El virus que desemboca en la enfermedad es el VIH, “que ataca al Sistema Inmune de las personas, debilitándolo y haciéndoles vulnerables ante una serie de infecciones, algunas de las cuáles pueden poner en peligro la vida. Actualmente se puede considerar una infección crónica ya que no progresa a Sida si la persona portadora toma adecuadamente el tratamiento antirretroviral”. Sin embargo, si la inmunodeficiencia que provoca la infección es muy acusada y el sistema inmune es incapaz de defender el organismo, comienzan a aparecer “un conjunto de manifestaciones clínicas” conocidas como Síndrome de la Inmunodeficiencia Adquirida (SIDA). “En la historia natural de la infección por VIH, el sida es la etapa más grave, y se caracteriza por la presencia de ciertas enfermedades oportunistas o neoplasias que pueden amenazar la vida del paciente”.

¿Cómo ataca el VIH al organismo?

“Cuando el VIH entra en el organismo, ataca al sistema de las defensas, a las células que se encargan de defendernos de las enfermedades, dejando al organismo expuesto a infecciones graves y ciertos cánceres”, explica el presidente de Omsida y prosigue: “Los virus no son capaces de reproducirse por sí mismos, necesitan utilizar a otros seres vivos para poder multiplicarse y sobrevivir. Cuando te infectas, el VIH se dirige a sus células diana, los CD4. Cuando encuentra un CD4, el virus se fija a la membrana de la célula y fusiona su cápside con la membrana celular, de modo que ahora puede introducir su material genético para que esta célula se ocupe de reproducirlo (multiplicarlo). Una vez ha comenzado la replicación, sale a sangre y se propaga por todo el cuerpo infectando otras células que también usarán para que multipliquen su material genético”.

“Cuando esta multiplicación se produce, hay copias del virus circulando por la sangre (el número de copias del virus es lo que se conoce como Carga Viral) y se reduce la cantidad de células CD4 del organismo, que acaba produciendo una deficiencia inmunitaria. En este momento el organismo pierde capacidad defensiva, provocando que la persona que lo sufre tenga más probabilidades de contraer otras infecciones o de desarrollar enfermedades relacionadas con el VIH, conocidas como enfermedades oportunistas. Están provocadas por agentes que, ante sistemas inmunes que funcionan con normalidad, no causan ninguna enfermedad. Solamente cuando el sistema inmunitario está muy debilitado, aprovechan la “oportunidad” para desarrollar infecciones”, añade.

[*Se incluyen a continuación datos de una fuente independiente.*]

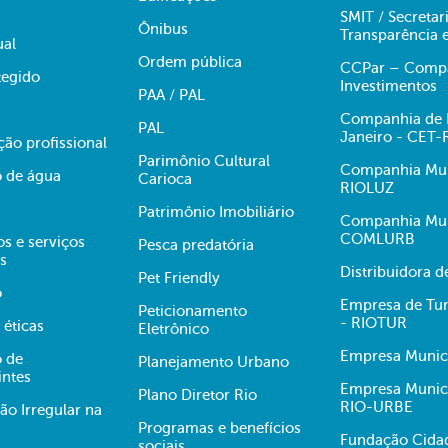
SMIT / Secretar
Ônibus
Transparência 
ual
Ordem pública
CCPar – Compan
egido
Investimentos
PAA / PAL
Companhia de E
PAL
Janeiro - CET-
ção profissional
Parimônio Cultural
Companhia Muni
 de água
Carioca
RIOLUZ
Patrimônio Imobiliário
Companhia Mun
COMLURB
s e serviços
Pesca predatória
s
Distribuidora 
Pet Friendly
o
Empresa de Tur
Peticionamento
- RIOTUR
 éticas
Eletrônico
Empresa Munici
 de
Planejamento Urbano
intes
Empresa Munici
Plano Diretor Rio
RIO-URBE
ão Irregular na
Programas e benefícios
Fundação Cidad
sociais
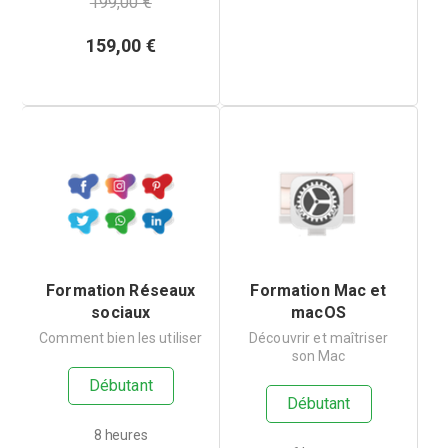
199,00 €
159,00
€
Formation Réseaux
Formation Mac et
sociaux
macOS
Comment bien les utiliser
Découvrir et maîtriser
son Mac
Débutant
Débutant
8 heures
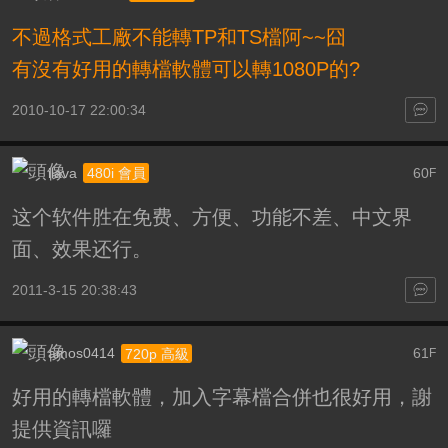
不過格式工廠不能轉TP和TS檔阿~~囧
有沒有好用的轉檔軟體可以轉1080P的?
2010-10-17 22:00:34
ilava
60
480i 會員
F
这个软件胜在免费、方便、功能不差、中文界
面、效果还行。
2011-3-15 20:38:43
amos0414
61
720p 高級
F
好用的轉檔軟體，加入字幕檔合併也很好用，謝
提供資訊囉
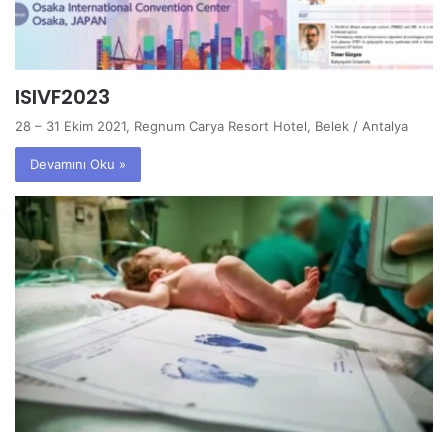
ISIVF2023
28 – 31 Ekim 2021, Regnum Carya Resort Hotel, Belek / Antalya
Devamını Oku »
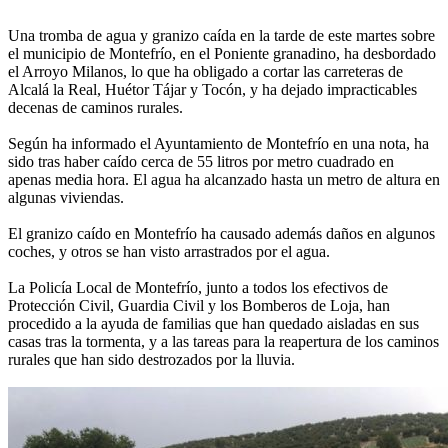
Una tromba de agua y granizo caída en la tarde de este martes sobre
el municipio de Montefrío, en el Poniente granadino, ha desbordado
el Arroyo Milanos, lo que ha obligado a cortar las carreteras de
Alcalá la Real, Huétor Tájar y Tocón, y ha dejado impracticables
decenas de caminos rurales.
Según ha informado el Ayuntamiento de Montefrío en una nota, ha
sido tras haber caído cerca de 55 litros por metro cuadrado en
apenas media hora. El agua ha alcanzado hasta un metro de altura en
algunas viviendas.
El granizo caído en Montefrío ha causado además daños en algunos
coches, y otros se han visto arrastrados por el agua.
La Policía Local de Montefrío, junto a todos los efectivos de
Protección Civil, Guardia Civil y los Bomberos de Loja, han
procedido a la ayuda de familias que han quedado aisladas en sus
casas tras la tormenta, y a las tareas para la reapertura de los caminos
rurales que han sido destrozados por la lluvia.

¿Se puede contagiar siendo portador de VIH o solo si se padece la enfermedad?

Como explica Barrios: “Una persona puede transmitir el VIH desde el momento en el que se infecta; en las primeras semanas después de la infección es cuando la persona portadora tiene más probabilidades de infectar a otra”.

No obstante, y aunque cuando una persona es portadora, hoy en día, puesto que no existe cura, tendrá el VIH para toda la vida, puede no transmitirlo, tal y como se explica en ‘Élite’. Para que esto sea posible “se dispensa un tratamiento antirretroviral que tendrá que tomar todos los días para evitar que el VIH se multiplique y destruya nuevas células. Con el tiempo se consigue controlar la replicación viral y que la cantidad de virus sea muy pequeña, lo que llamamos INDETECTABLE. Y cuando una persona con VIH tiene la carga viral indetectable no puede transmitir el virus, según se ha demostrado a través de varios estudios”, concluye.

La confianza y la educación sexual, conocer el estado de salud personal y el de la pareja, realizarse las pruebas de ITS y consultar las dudas con especialistas son cuestiones clave en esta y cualquier otra situación en la que se mantengan relaciones sexuales para el desarrollo y el beneficio común.